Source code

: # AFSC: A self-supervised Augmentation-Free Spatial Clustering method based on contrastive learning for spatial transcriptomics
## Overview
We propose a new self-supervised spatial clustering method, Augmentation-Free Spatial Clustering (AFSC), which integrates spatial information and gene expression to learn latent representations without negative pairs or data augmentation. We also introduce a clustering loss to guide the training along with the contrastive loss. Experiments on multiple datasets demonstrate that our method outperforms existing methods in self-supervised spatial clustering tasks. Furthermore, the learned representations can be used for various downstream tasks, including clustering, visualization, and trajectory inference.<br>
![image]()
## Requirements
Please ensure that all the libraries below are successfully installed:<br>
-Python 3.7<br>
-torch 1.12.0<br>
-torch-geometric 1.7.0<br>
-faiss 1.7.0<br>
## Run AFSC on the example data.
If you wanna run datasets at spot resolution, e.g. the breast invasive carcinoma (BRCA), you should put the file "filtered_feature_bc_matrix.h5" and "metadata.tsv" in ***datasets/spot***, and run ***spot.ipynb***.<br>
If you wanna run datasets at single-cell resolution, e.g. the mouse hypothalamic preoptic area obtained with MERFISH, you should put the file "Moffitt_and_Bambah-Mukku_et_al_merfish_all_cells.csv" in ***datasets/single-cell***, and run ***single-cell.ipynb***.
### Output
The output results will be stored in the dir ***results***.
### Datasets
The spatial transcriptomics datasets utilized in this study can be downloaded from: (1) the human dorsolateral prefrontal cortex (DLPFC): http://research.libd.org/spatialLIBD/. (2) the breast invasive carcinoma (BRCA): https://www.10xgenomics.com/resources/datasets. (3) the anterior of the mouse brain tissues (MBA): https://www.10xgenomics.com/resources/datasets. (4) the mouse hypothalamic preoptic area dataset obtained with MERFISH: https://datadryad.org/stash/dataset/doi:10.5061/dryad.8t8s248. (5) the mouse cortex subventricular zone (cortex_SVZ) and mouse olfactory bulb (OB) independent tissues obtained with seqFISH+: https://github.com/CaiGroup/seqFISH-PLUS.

PROBLEM TO WORK ON -
In full and without error, give the listing again.

RESULT -
Source code

: # AFSC: A self-supervised Augmentation-Free Spatial Clustering method based on contrastive learning for spatial transcriptomics
## Overview
We propose a new self-supervised spatial clustering method, Augmentation-Free Spatial Clustering (AFSC), which integrates spatial information and gene expression to learn latent representations without negative pairs or data augmentation. We also introduce a clustering loss to guide the training along with the contrastive loss. Experiments on multiple datasets demonstrate that our method outperforms existing methods in self-supervised spatial clustering tasks. Furthermore, the learned representations can be used for various downstream tasks, including clustering, visualization, and trajectory inference.<br>
![image]()
## Requirements
Please ensure that all the libraries below are successfully installed:<br>
-Python 3.7<br>
-torch 1.12.0<br>
-torch-geometric 1.7.0<br>
-faiss 1.7.0<br>
## Run AFSC on the example data.
If you wanna run datasets at spot resolution, e.g. the breast invasive carcinoma (BRCA), you should put the file "filtered_feature_bc_matrix.h5" and "metadata.tsv" in ***datasets/spot***, and run ***spot.ipynb***.<br>
If you wanna run datasets at single-cell resolution, e.g. the mouse hypothalamic preoptic area obtained with MERFISH, you should put the file "Moffitt_and_Bambah-Mukku_et_al_merfish_all_cells.csv" in ***datasets/single-cell***, and run ***single-cell.ipynb***.
### Output
The output results will be stored in the dir ***results***.
### Datasets
The spatial transcriptomics datasets utilized in this study can be downloaded from: (1) the human dorsolateral prefrontal cortex (DLPFC): http://research.libd.org/spatialLIBD/. (2) the breast invasive carcinoma (BRCA): https://www.10xgenomics.com/resources/datasets. (3) the anterior of the mouse brain tissues (MBA): https://www.10xgenomics.com/resources/datasets. (4) the mouse hypothalamic preoptic area dataset obtained with MERFISH: https://datadryad.org/stash/dataset/doi:10.5061/dryad.8t8s248. (5) the mouse cortex subventricular zone (cortex_SVZ) and mouse olfactory bulb (OB) independent tissues obtained with seqFISH+: https://github.com/CaiGroup/seqFISH-PLUS.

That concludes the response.